Taverner

Some negative comment on Munrows Consort to Peter Maxwell Davies Taverner. Reference is also made to Ken Russell, and The Devils film.



Peter Maxwell Davies

The British composer has been celebrating his 75th birthday with a production of his ambitious opera, Taverner. It's a work that had a far from auspicious start, as he explains

How did you come to write this large-scale opera?

I was a postgraduate and started really serious work on it in 1962 when I was studying with the composer Roger Sessions at Princeton University. But I never thought it would be put on, and it was an unpractical work in that it had stage bands and a lot of people in the cast. Quite apart from being inexperienced, I made no compromise whatever about the difficulty with the instrumental music, or difficulty with the singing – it was just exactly as I wanted it to be done and heard in my head.

So how did it come to be staged by the Royal Opera at Covent Garden in 1972?

• Record excerpts:
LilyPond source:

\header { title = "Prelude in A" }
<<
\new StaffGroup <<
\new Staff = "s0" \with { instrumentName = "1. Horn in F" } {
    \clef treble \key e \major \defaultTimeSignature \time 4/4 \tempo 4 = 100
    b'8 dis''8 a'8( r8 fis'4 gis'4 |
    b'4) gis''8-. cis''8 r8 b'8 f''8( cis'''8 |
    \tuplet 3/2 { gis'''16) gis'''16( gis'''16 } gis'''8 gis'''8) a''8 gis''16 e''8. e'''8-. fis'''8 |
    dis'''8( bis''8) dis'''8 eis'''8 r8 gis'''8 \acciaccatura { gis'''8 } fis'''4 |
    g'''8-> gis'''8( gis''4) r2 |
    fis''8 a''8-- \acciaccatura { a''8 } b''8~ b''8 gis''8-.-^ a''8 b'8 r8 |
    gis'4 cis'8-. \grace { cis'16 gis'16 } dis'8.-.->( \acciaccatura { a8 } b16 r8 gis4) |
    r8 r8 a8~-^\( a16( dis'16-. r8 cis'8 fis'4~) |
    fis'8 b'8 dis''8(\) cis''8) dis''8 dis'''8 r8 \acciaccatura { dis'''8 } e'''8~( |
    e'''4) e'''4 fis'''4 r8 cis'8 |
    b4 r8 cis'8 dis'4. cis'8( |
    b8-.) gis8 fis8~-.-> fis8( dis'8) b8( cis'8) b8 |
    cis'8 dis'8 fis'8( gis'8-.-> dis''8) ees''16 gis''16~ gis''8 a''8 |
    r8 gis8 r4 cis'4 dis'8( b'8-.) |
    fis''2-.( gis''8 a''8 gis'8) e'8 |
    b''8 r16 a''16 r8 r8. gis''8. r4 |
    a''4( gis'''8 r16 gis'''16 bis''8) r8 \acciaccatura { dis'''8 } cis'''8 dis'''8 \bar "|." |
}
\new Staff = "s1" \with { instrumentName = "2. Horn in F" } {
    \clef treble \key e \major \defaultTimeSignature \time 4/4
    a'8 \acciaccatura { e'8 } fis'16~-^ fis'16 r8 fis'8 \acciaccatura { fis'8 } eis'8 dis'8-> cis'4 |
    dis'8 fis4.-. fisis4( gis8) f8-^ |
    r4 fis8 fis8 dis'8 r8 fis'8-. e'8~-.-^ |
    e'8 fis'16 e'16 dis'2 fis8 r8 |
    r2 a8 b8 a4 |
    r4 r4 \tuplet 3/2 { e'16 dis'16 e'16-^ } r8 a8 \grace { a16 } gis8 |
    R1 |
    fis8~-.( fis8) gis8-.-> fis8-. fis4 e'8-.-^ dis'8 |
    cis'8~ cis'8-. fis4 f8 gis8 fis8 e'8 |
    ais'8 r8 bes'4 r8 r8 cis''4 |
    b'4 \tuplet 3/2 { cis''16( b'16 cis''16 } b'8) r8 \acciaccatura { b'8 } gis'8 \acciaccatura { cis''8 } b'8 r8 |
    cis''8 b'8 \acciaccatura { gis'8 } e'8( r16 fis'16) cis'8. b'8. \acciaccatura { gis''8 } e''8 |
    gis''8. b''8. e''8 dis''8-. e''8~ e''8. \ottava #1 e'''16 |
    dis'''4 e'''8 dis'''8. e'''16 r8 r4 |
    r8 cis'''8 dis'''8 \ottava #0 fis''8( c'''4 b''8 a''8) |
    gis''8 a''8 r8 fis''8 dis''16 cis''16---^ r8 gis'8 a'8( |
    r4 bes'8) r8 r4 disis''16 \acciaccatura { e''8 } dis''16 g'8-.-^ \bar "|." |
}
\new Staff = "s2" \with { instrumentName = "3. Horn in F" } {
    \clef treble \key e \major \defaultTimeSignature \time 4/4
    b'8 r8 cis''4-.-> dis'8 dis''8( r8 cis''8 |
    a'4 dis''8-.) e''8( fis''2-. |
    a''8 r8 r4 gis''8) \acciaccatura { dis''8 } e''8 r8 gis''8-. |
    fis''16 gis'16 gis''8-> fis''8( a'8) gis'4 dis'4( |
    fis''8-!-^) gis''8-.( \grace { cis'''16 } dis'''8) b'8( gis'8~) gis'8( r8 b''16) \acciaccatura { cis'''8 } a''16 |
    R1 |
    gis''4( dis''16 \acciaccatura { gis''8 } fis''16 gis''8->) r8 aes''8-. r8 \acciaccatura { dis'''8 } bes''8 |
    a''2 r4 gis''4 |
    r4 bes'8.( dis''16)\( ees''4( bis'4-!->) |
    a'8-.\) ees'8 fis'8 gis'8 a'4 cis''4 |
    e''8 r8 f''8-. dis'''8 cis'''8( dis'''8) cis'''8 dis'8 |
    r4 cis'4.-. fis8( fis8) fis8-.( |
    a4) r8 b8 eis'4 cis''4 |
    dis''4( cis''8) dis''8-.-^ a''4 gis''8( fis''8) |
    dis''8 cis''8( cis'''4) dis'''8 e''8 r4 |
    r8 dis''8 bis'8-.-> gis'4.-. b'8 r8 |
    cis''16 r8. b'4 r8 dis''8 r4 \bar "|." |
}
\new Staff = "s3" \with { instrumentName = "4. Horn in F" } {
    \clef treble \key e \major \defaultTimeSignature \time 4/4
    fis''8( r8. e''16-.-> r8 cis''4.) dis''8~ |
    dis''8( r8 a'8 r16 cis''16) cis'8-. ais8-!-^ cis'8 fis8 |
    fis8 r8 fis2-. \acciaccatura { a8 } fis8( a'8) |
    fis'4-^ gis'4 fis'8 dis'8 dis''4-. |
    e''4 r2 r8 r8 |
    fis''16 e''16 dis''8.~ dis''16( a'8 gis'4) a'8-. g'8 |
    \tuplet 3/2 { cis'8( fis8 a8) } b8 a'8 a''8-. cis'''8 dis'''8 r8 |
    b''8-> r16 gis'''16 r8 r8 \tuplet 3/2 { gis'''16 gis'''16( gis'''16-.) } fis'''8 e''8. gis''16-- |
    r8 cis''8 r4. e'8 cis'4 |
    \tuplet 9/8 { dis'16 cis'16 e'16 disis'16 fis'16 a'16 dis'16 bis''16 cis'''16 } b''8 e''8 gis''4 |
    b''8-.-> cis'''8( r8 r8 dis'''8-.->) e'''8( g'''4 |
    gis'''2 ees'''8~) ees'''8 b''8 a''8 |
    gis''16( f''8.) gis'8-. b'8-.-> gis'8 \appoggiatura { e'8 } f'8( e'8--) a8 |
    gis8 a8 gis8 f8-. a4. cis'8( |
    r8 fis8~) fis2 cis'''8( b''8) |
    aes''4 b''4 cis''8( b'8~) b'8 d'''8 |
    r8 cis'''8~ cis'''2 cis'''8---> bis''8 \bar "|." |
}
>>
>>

• Objective:
Answer these questions from the Taverner interview:
(a) Which birthday has the composer been celebrating with the production?
(b) In what year did he begin really serious work on the opera, and with which composer was he studying then?
(c) Which company staged the opera at Covent Garden in 1972?

• Response to this exercise:
(a) His 75th birthday.
(b) In 1962, while studying with Roger Sessions at Princeton University.
(c) The Royal Opera.